[Stored data entries]
===

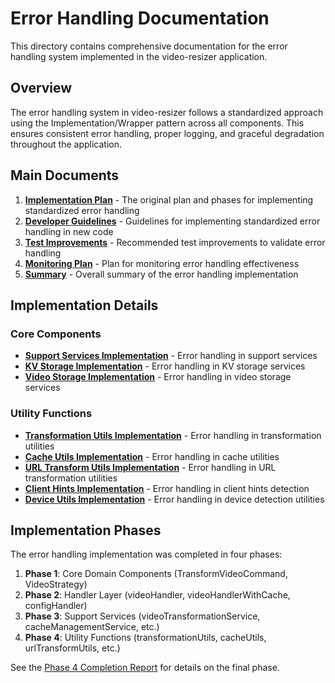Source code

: # Error Handling Documentation

This directory contains comprehensive documentation for the error handling system implemented in the video-resizer application.

## Overview

The error handling system in video-resizer follows a standardized approach using the Implementation/Wrapper pattern across all components. This ensures consistent error handling, proper logging, and graceful degradation throughout the application.

## Main Documents

1. [**Implementation Plan**](./implementation-plan.md) - The original plan and phases for implementing standardized error handling
2. [**Developer Guidelines**](./developer-guidelines.md) - Guidelines for implementing standardized error handling in new code
3. [**Test Improvements**](./test-improvements.md) - Recommended test improvements to validate error handling
4. [**Monitoring Plan**](./monitoring-plan.md) - Plan for monitoring error handling effectiveness
5. [**Summary**](./summary.md) - Overall summary of the error handling implementation

## Implementation Details

### Core Components
- [**Support Services Implementation**](./implementations/support-services.md) - Error handling in support services
- [**KV Storage Implementation**](./implementations/kv-storage.md) - Error handling in KV storage services
- [**Video Storage Implementation**](./implementations/video-storage.md) - Error handling in video storage services

### Utility Functions
- [**Transformation Utils Implementation**](./implementations/transformation-utils.md) - Error handling in transformation utilities
- [**Cache Utils Implementation**](./implementations/cache-utils.md) - Error handling in cache utilities
- [**URL Transform Utils Implementation**](./implementations/url-transform-utils.md) - Error handling in URL transformation utilities
- [**Client Hints Implementation**](./implementations/client-hints.md) - Error handling in client hints detection
- [**Device Utils Implementation**](./implementations/device-utils.md) - Error handling in device detection utilities

## Implementation Phases

The error handling implementation was completed in four phases:

1. **Phase 1**: Core Domain Components (TransformVideoCommand, VideoStrategy)
2. **Phase 2**: Handler Layer (videoHandler, videoHandlerWithCache, configHandler)
3. **Phase 3**: Support Services (videoTransformationService, cacheManagementService, etc.)
4. **Phase 4**: Utility Functions (transformationUtils, cacheUtils, urlTransformUtils, etc.)

See the [Phase 4 Completion Report](./phase4-completion.md) for details on the final phase.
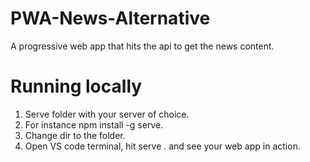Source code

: # PWA-News-Alternative
A progressive web app that hits the api to get the news content.

# Running locally
1. Serve folder with your server of choice. 
2. For instance npm install -g serve.
3. Change dir to the folder.
4. Open VS code terminal, hit serve . and see your web app in action.
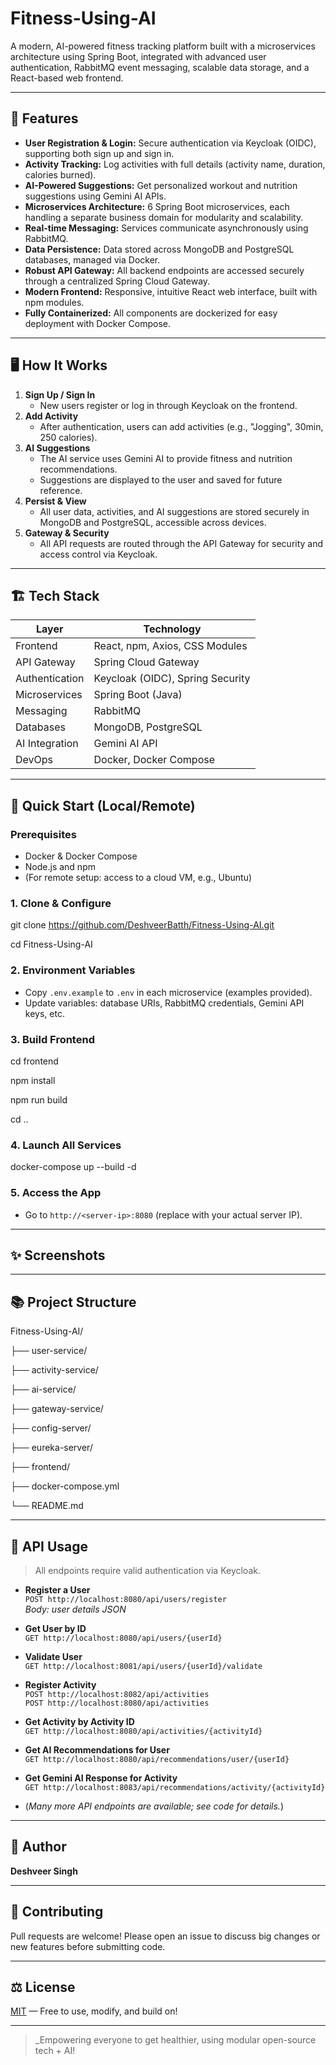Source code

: # Fitness-Using-AI

A modern, AI-powered fitness tracking platform built with a microservices architecture using Spring Boot, integrated with advanced user authentication, RabbitMQ event messaging, scalable data storage, and a React-based web frontend.


---

## 🚀 Features

- **User Registration & Login:** Secure authentication via Keycloak (OIDC), supporting both sign up and sign in.
- **Activity Tracking:** Log activities with full details (activity name, duration, calories burned).
- **AI-Powered Suggestions:** Get personalized workout and nutrition suggestions using Gemini AI APIs.
- **Microservices Architecture:** 6 Spring Boot microservices, each handling a separate business domain for modularity and scalability.
- **Real-time Messaging:** Services communicate asynchronously using RabbitMQ.
- **Data Persistence:** Data stored across MongoDB and PostgreSQL databases, managed via Docker.
- **Robust API Gateway:** All backend endpoints are accessed securely through a centralized Spring Cloud Gateway.
- **Modern Frontend:** Responsive, intuitive React web interface, built with npm modules.
- **Fully Containerized:** All components are dockerized for easy deployment with Docker Compose.

---

## 🖥️ How It Works

1. **Sign Up / Sign In**  
   - New users register or log in through Keycloak on the frontend.
2. **Add Activity**  
   - After authentication, users can add activities (e.g., "Jogging", 30min, 250 calories).
3. **AI Suggestions**  
   - The AI service uses Gemini AI to provide fitness and nutrition recommendations.
   - Suggestions are displayed to the user and saved for future reference.
4. **Persist & View**  
   - All user data, activities, and AI suggestions are stored securely in MongoDB and PostgreSQL, accessible across devices.
5. **Gateway & Security**  
   - All API requests are routed through the API Gateway for security and access control via Keycloak.

---

## 🏗️ Tech Stack

| Layer          | Technology                       |
|----------------|----------------------------------|
| Frontend       | React, npm, Axios, CSS Modules   |
| API Gateway    | Spring Cloud Gateway             |
| Authentication | Keycloak (OIDC), Spring Security |
| Microservices  | Spring Boot (Java)               |
| Messaging      | RabbitMQ                         |
| Databases      | MongoDB, PostgreSQL              |
| AI Integration | Gemini AI API                    |
| DevOps         | Docker, Docker Compose           |

---

## 🐳 Quick Start (Local/Remote)

### Prerequisites

- Docker & Docker Compose
- Node.js and npm
- (For remote setup: access to a cloud VM, e.g., Ubuntu)

### 1. Clone & Configure

git clone https://github.com/DeshveerBatth/Fitness-Using-AI.git

cd Fitness-Using-AI


### 2. Environment Variables

- Copy `.env.example` to `.env` in each microservice (examples provided).
- Update variables: database URIs, RabbitMQ credentials, Gemini API keys, etc.

### 3. Build Frontend

cd frontend

npm install

npm run build

cd ..


### 4. Launch All Services

docker-compose up --build -d


### 5. Access the App

- Go to `http://<server-ip>:8080` (replace with your actual server IP).

---

## ✨ Screenshots

<!-- Add Google Drive or image links here -->
<!-- Example: [View Screenshots](https://drive.google.com/your-screenshot-folder) -->

---

## 📚 Project Structure

Fitness-Using-AI/

├── user-service/

├── activity-service/

├── ai-service/

├── gateway-service/

├── config-server/

├── eureka-server/

├── frontend/

├── docker-compose.yml

└── README.md


---

## 📝 API Usage

> All endpoints require valid authentication via Keycloak.

- **Register a User**  
  `POST http://localhost:8080/api/users/register`  
  _Body: user details JSON_

- **Get User by ID**  
  `GET http://localhost:8080/api/users/{userId}`

- **Validate User**  
  `GET http://localhost:8081/api/users/{userId}/validate`

- **Register Activity**  
  `POST http://localhost:8082/api/activities`  
  `POST http://localhost:8080/api/activities`  

- **Get Activity by Activity ID**  
  `GET http://localhost:8080/api/activities/{activityId}`

- **Get AI Recommendations for User**  
  `GET http://localhost:8080/api/recommendations/user/{userId}`

- **Get Gemini AI Response for Activity**  
  `GET http://localhost:8083/api/recommendations/activity/{activityId}`

- (_Many more API endpoints are available; see code for details._)

---

## 👤 Author

**Deshveer Singh**

---

## 🤝 Contributing

Pull requests are welcome! Please open an issue to discuss big changes or new features before submitting code.

---

## ⚖️ License

[MIT](LICENSE) — Free to use, modify, and build on!

---

> _Empowering everyone to get healthier, using modular open-source tech + AI!
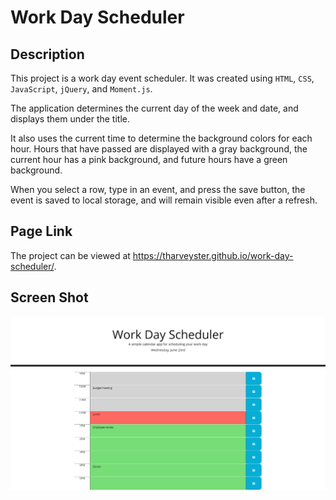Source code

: # Work Day Scheduler

## Description
This project is a work day event scheduler. It was created using `HTML`, `CSS`, `JavaScript`, `jQuery`, and `Moment.js`.

The application determines the current day of the week and date, and displays them under the title.

It also uses the current time to determine the background colors for each hour. Hours that have passed are displayed with a gray background, the current hour has a pink background, and future hours have a green background.

When you select a row, type in an event, and press the save button, the event is saved to local storage, and will remain visible even after a refresh.

## Page Link
The project can be viewed at <https://tharveyster.github.io/work-day-scheduler/>.

## Screen Shot
![A user clicks on slots on the color-coded calendar and edits the events.](./Assets/images/work-day-scheduler.png)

===

What this task involves - How many lines in the material contain the string "PostgreSQL"? Reply with the number alone.

Exercise output - 3